Pertempuran Harga dan Penurunan Nilai: Mobil Baru Anda Cepat Terasa Usang

Jakarta: Perang Harga di Pasar Otomotif

Di Indonesia, sedang berlangsung sebuah ‘jebakan’ menarik namun berisiko di sektor otomotif. Produsen mobil dari China, dengan strategi agresif, serentak menurunkan harga kendaraan mereka. Diskon besar-besaran, bahkan mencapai ratusan juta rupiah, ditawarkan untuk model-model baru yang dilengkapi fitur modern.

Untuk calon pembeli, ini adalah kesempatan emas. Namun, bagi mereka yang sudah membeli, ini bisa menjadi awal mimpi buruk finansial, karena mobil yang baru mereka beli nilainya bisa langsung merosot.

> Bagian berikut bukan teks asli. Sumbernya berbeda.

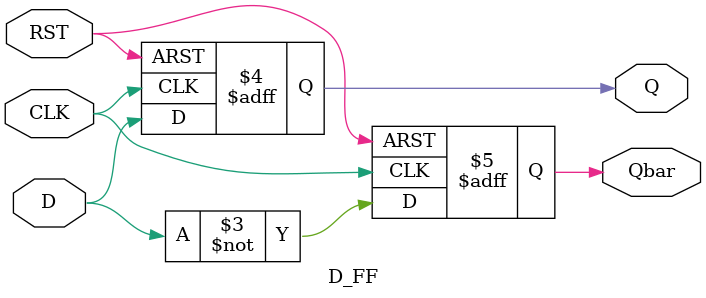
<source format=v>
module D_FF(D, RST, CLK, Q, Qbar);

input D, RST, CLK;         // Input signals: Data, Reset, Clock
output reg Q, Qbar;        // Output signals: Q and Qbar (inverted Q)

always @(posedge CLK or posedge RST) // Trigger on positive clock edge or reset
begin
    if (RST == 1'b1) begin
        Q <= 1'b0;          // Reset Q to 0
        Qbar <= 1'b1;       // Set Qbar to 1 (inverted)
    end 
    else begin
        Q <= D;             // On clock edge, assign D to Q
        Qbar <= ~D;         // Qbar is the inverse of D
    end
end

endmodule

</source>
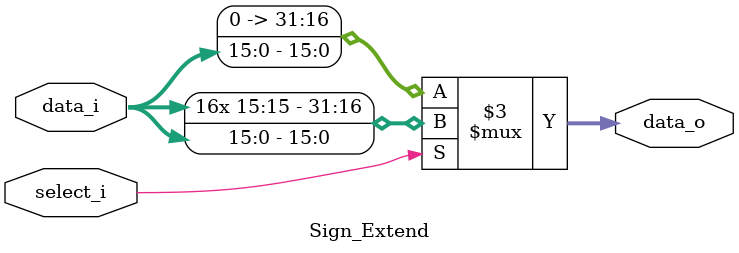
<source format=v>

module Sign_Extend(
    data_i,
    select_i,
    data_o
    );
               
//I/O ports
input   [16-1:0] data_i;
input   select_i;
output  [32-1:0] data_o;

//Internal Signals
reg     [32-1:0] data_o;

//Sign extended
always @ (*) begin
    if (select_i) data_o <= { {16{data_i[15]}}, data_i[15:0] };
    else data_o <= { {16{1'b0}}, data_i[15:0] };
end
          
endmodule      
     

</source>
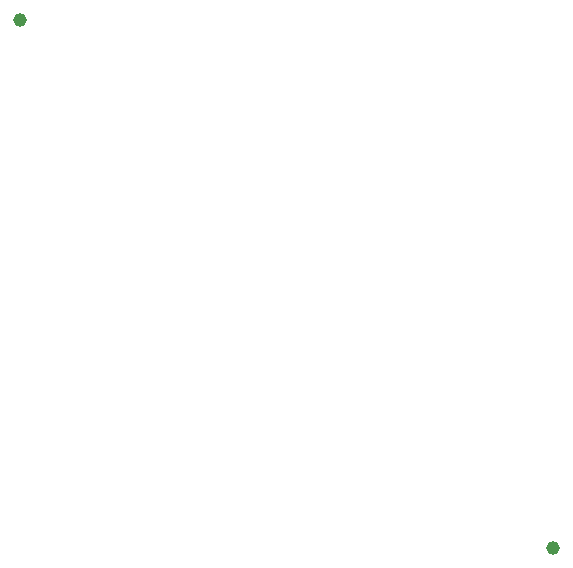
<source format=gbr>
%TF.GenerationSoftware,Altium Limited,Altium Designer,21.4.1 (30)*%
G04 Layer_Color=0*
%FSLAX26Y26*%
%MOIN*%
%TF.SameCoordinates,1ED331C9-AAA6-4E36-89CA-E609260C48EE*%
%TF.FilePolarity,Positive*%
%TF.FileFunction,NonPlated,1,4,NPTH,Drill*%
%TF.Part,Single*%
G01*
G75*
%TA.AperFunction,OtherDrill,Pad Free-TH (2580.709mil,307.087mil)*%
%ADD73C,0.045354*%
%TA.AperFunction,OtherDrill,Pad Free-TH (807.087mil,2066.929mil)*%
%ADD74C,0.045354*%
D73*
X2580709Y307087D02*
D03*
D74*
X807087Y2066929D02*
D03*
%TF.MD5,fcd50e8bdfcaadb2943e27c8295b6ee9*%
M02*

</source>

Pola Berulang: Dari Chery ke MG

Fenomena ini bukan hal baru. Chery baru-baru ini mengurangi harga C5 dan E5 (dahulu Omoda 5 dan Omoda E5) hingga Rp100 juta. MG dan Wuling juga mengikuti tren menurunkan harga. Ini lebih dari sekadar perang harga; ini adalah strategi yang bisa merusak nilai investasi konsumen.

Di tengah situasi ini, produsen tampaknya menghindari tanggung jawab, berlindung di balik alasan inovasi dan dinamika pasar global.

“Kita nggak bisa kontrol soal itu (penurunan nilai jual kendaraan), karena itu terjadi secara global,” jelas Ryan Ferdiean Tirto, Kepala Produk Jaecoo Indonesia, di BSD, Tangerang, Senin (30/6/2025).

Pernyataan ini, meskipun ada kebenarannya, terasa dingin bagi konsumen yang melihat nilai aset mereka menurun drastis. Ini mengakui bahwa dalam persaingan teknologi yang semakin intens, konsumen lama kerap menjadi pihak yang dirugikan.